* **What is being asked**: Every line below between the line holding "opdracht om te verhelderen of te beïnvloeden." and the line holding "onbewustzijn de opdracht", inclusive, should be repeated exactly, and all other lines omitted.

Records for this task Start Marker

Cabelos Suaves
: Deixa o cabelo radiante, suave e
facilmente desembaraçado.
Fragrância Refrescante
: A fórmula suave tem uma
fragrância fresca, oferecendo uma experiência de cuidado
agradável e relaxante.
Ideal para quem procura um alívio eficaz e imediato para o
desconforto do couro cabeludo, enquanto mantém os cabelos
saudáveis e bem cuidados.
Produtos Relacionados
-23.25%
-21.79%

Records for this task End Marker
Records for this task Start Marker

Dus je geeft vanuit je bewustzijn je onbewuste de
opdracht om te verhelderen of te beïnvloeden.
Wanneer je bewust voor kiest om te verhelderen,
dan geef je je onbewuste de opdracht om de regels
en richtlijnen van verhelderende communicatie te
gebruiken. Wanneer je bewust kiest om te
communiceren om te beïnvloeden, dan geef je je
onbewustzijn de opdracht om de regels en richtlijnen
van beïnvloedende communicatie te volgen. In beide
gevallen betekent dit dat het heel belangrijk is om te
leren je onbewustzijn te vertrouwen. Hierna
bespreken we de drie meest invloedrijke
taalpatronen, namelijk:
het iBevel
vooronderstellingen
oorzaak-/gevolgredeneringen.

Records for this task End Marker

* **Exercise solution**:
opdracht om te verhelderen of te beïnvloeden.
Wanneer je bewust voor kiest om te verhelderen,
dan geef je je onbewuste de opdracht om de regels
en richtlijnen van verhelderende communicatie te
gebruiken. Wanneer je bewust kiest om te
communiceren om te beïnvloeden, dan geef je je
onbewustzijn de opdracht om de regels en richtlijnen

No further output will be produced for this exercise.